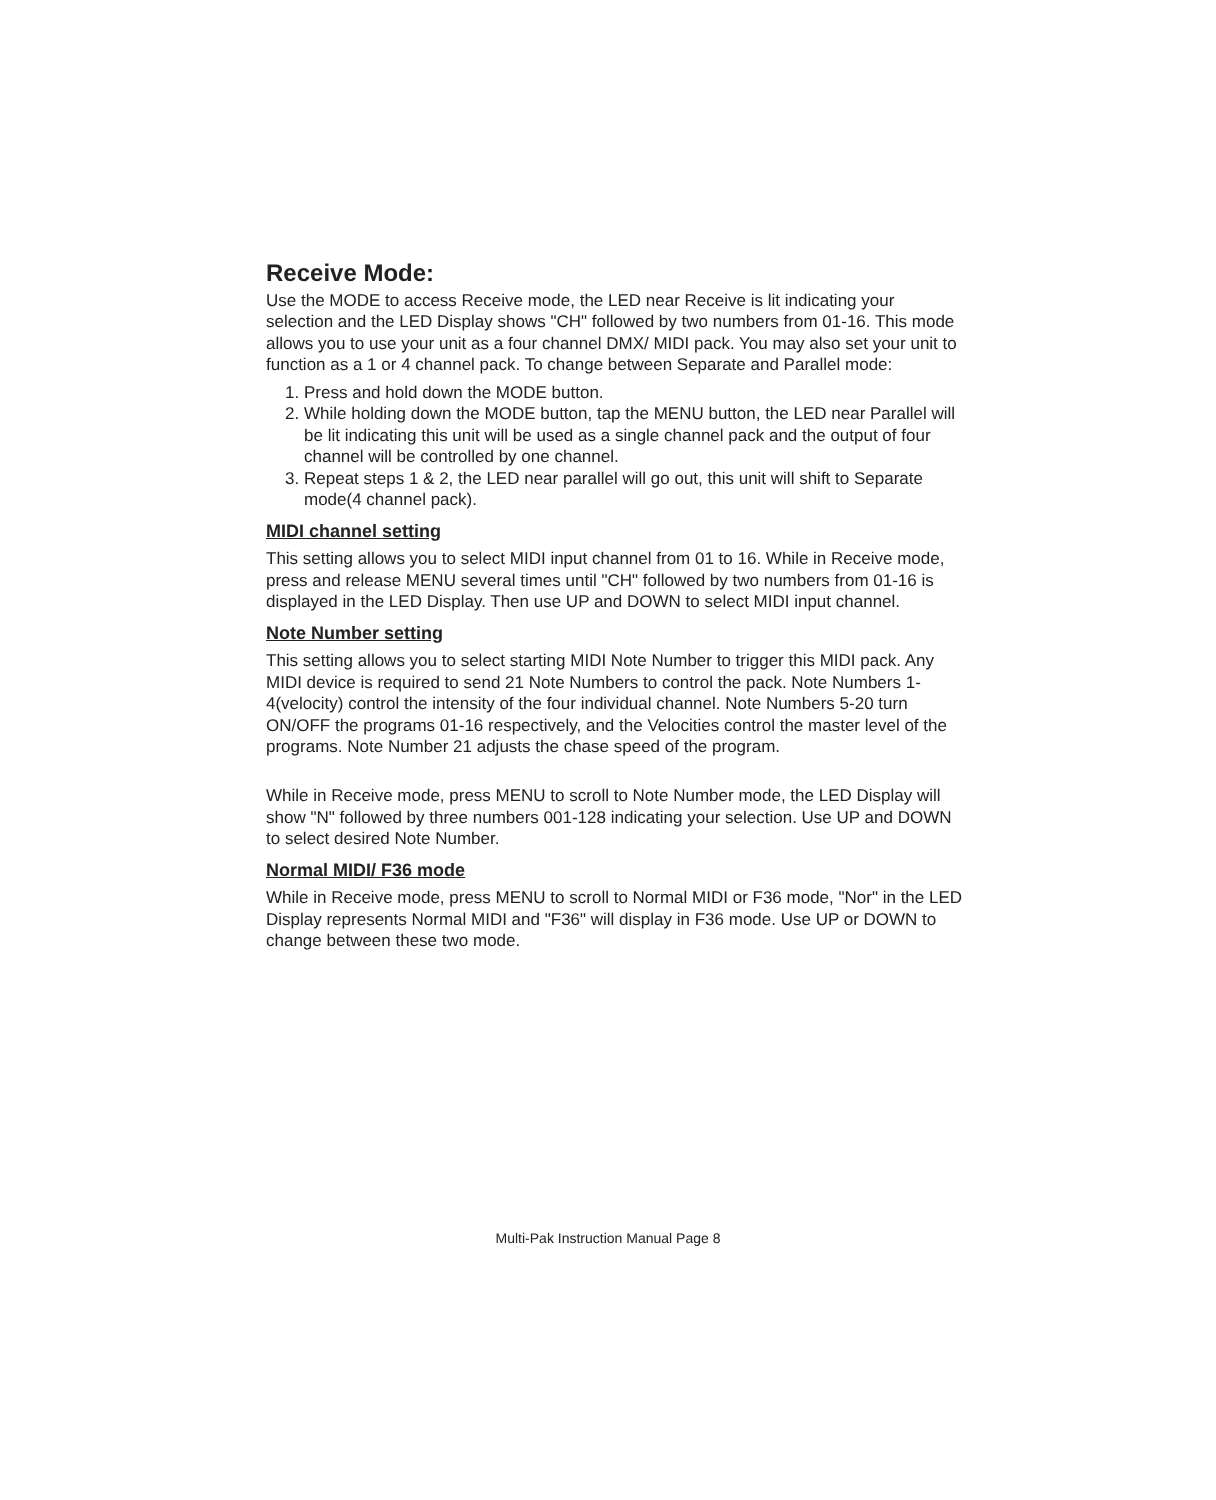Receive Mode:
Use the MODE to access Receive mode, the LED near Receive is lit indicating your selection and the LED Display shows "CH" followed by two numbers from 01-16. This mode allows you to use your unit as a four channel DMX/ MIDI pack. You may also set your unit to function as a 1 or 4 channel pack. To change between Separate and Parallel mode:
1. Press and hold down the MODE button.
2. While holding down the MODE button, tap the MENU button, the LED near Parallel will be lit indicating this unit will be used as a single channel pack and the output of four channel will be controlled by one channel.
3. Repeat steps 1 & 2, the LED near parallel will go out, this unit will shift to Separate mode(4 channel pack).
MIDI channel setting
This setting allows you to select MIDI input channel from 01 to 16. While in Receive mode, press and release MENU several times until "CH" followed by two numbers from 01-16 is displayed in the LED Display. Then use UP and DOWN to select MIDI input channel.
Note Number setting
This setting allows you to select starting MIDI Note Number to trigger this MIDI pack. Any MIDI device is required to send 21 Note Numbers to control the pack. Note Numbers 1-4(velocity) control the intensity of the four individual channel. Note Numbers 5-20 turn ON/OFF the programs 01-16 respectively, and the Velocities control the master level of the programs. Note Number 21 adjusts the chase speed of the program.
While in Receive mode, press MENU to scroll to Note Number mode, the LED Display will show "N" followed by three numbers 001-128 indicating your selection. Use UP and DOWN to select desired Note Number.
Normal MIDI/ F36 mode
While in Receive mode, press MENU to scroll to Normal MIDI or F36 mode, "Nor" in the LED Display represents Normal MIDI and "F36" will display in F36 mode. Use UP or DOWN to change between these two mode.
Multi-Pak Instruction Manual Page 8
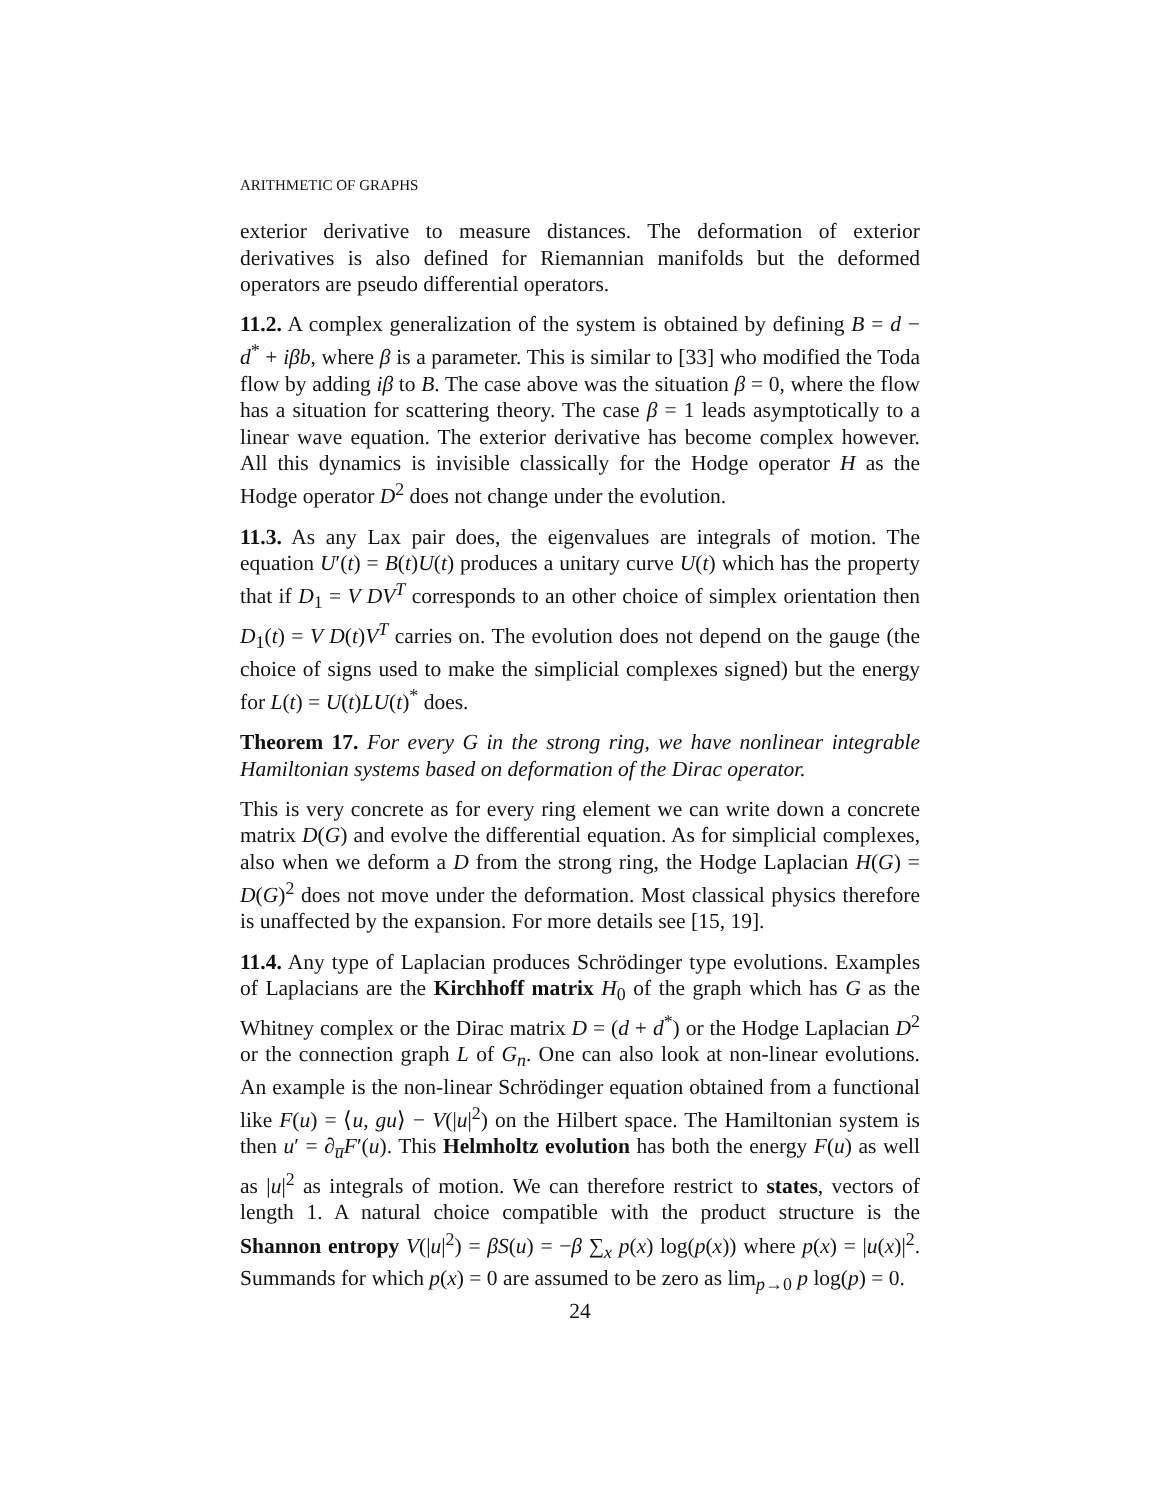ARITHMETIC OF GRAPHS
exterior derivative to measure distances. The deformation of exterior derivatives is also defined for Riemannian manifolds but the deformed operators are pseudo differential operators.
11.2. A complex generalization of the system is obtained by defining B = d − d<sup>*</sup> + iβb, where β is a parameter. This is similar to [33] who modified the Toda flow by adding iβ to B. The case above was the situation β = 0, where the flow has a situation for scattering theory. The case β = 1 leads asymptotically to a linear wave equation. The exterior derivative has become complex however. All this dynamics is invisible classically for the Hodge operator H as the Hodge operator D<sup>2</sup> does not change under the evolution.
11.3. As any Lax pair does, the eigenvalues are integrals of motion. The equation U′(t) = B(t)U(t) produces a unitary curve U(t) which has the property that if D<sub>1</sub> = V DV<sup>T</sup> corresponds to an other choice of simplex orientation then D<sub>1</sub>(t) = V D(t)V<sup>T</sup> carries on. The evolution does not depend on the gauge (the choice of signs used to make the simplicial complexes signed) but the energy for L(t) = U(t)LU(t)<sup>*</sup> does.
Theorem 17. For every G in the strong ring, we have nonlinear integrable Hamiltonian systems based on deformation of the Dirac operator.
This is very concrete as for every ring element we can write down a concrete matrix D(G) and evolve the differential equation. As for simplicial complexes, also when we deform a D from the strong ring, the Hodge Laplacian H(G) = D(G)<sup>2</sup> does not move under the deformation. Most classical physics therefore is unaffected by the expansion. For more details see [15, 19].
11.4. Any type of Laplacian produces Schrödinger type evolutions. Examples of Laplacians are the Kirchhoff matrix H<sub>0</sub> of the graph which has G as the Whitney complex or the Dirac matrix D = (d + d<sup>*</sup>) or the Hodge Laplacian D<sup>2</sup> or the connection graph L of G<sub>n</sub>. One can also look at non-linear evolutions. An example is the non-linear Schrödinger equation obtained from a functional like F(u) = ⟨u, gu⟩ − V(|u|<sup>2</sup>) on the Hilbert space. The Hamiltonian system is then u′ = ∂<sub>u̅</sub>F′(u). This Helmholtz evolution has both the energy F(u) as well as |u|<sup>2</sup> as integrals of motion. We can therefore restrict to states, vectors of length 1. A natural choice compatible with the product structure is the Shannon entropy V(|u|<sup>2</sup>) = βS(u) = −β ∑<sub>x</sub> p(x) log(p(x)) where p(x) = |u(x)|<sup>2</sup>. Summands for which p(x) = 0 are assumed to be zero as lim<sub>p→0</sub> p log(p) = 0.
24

------------------------------------------------------------------------

**WHAT IS EXPECTED**. Give back exactly, and solely, the section of the data above bounded by the line containing "MIDI channel setting" and the line containing "exterior derivative to", both bounding lines included and pictures omitted.

**FINAL ANSWER**.
MIDI channel setting
This setting allows you to select MIDI input channel from 01 to 16. While in Receive mode, press and release MENU several times until "CH" followed by two numbers from 01-16 is displayed in the LED Display. Then use UP and DOWN to select MIDI input channel.
Note Number setting
This setting allows you to select starting MIDI Note Number to trigger this MIDI pack. Any MIDI device is required to send 21 Note Numbers to control the pack. Note Numbers 1-4(velocity) control the intensity of the four individual channel. Note Numbers 5-20 turn ON/OFF the programs 01-16 respectively, and the Velocities control the master level of the programs. Note Number 21 adjusts the chase speed of the program.
While in Receive mode, press MENU to scroll to Note Number mode, the LED Display will show "N" followed by three numbers 001-128 indicating your selection. Use UP and DOWN to select desired Note Number.
Normal MIDI/ F36 mode
While in Receive mode, press MENU to scroll to Normal MIDI or F36 mode, "Nor" in the LED Display represents Normal MIDI and "F36" will display in F36 mode. Use UP or DOWN to change between these two mode.
Multi-Pak Instruction Manual Page 8
ARITHMETIC OF GRAPHS
exterior derivative to measure distances. The deformation of exterior derivatives is also defined for Riemannian manifolds but the deformed operators are pseudo differential operators.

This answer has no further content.